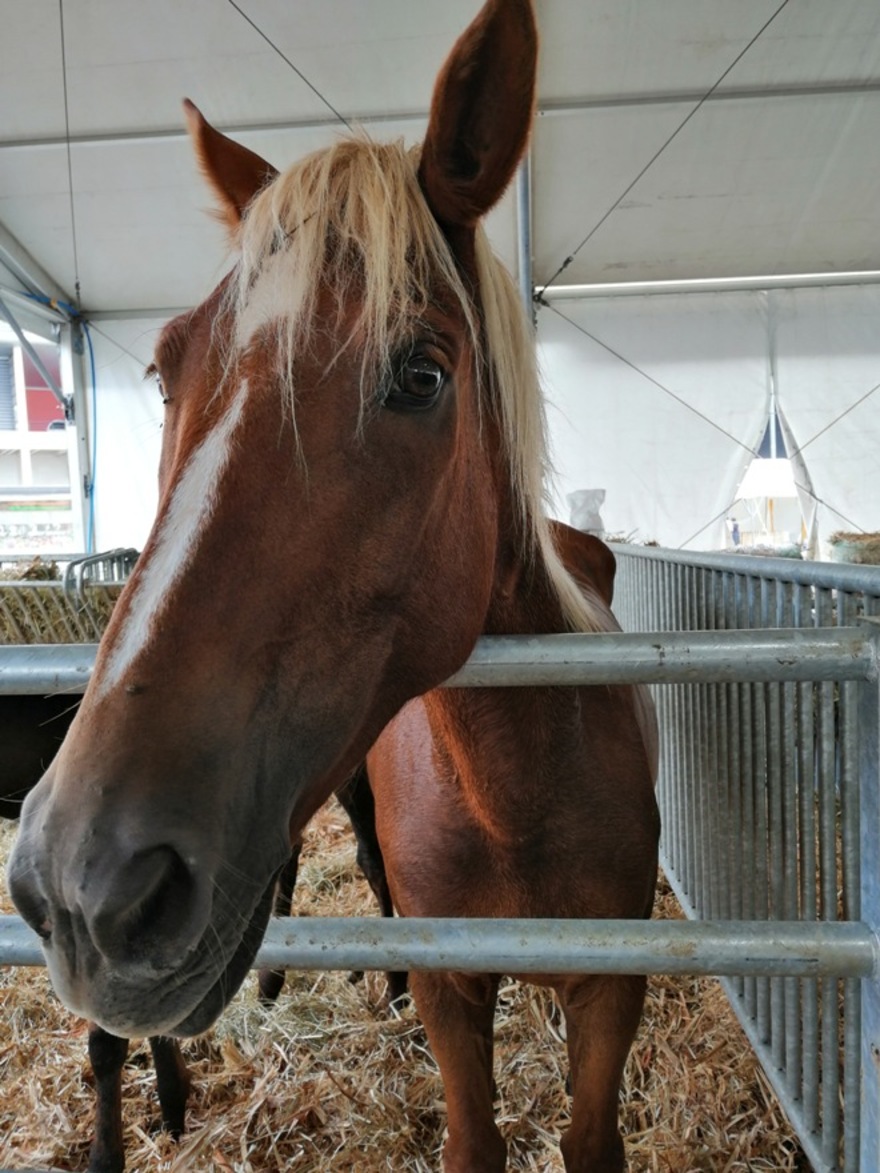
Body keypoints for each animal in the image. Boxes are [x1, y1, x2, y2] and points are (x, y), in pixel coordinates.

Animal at [6, 4, 657, 1168]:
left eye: (421, 374)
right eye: (166, 368)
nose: (84, 888)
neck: (519, 794)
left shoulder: (608, 996)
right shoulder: (455, 992)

────────

Your reply must contain each entry exactly as written and no pictures.

Body keypoints for each animal in the image. Boxes are [x1, y1, x2, y2] and points are (x, y), in pixel coordinates.

Animal at [6, 4, 657, 1168]:
left eye: (421, 374)
right eye: (166, 368)
nose: (84, 888)
neck: (519, 794)
left shoulder: (608, 996)
right shoulder: (455, 992)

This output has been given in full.